» **ASSIGNMENT**:
All lines from the one containing "List each element's" to the final line of the material should be retyped exactly. Nothing else belongs in the response.
|---|
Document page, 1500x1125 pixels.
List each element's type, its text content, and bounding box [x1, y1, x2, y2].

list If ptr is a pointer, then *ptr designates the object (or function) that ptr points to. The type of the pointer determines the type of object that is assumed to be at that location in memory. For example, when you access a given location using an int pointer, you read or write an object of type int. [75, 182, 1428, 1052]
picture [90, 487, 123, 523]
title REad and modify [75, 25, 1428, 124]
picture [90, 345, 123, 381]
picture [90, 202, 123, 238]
|---|
» **WRITTEN RESPONSE**:
List each element's type, its text content, and bounding box [x1, y1, x2, y2].

list If ptr is a pointer, then *ptr designates the object (or function) that ptr points to. The type of the pointer determines the type of object that is assumed to be at that location in memory. For example, when you access a given location using an int pointer, you read or write an object of type int. [75, 182, 1428, 1052]
picture [90, 487, 123, 523]
title REad and modify [75, 25, 1428, 124]
picture [90, 345, 123, 381]
picture [90, 202, 123, 238]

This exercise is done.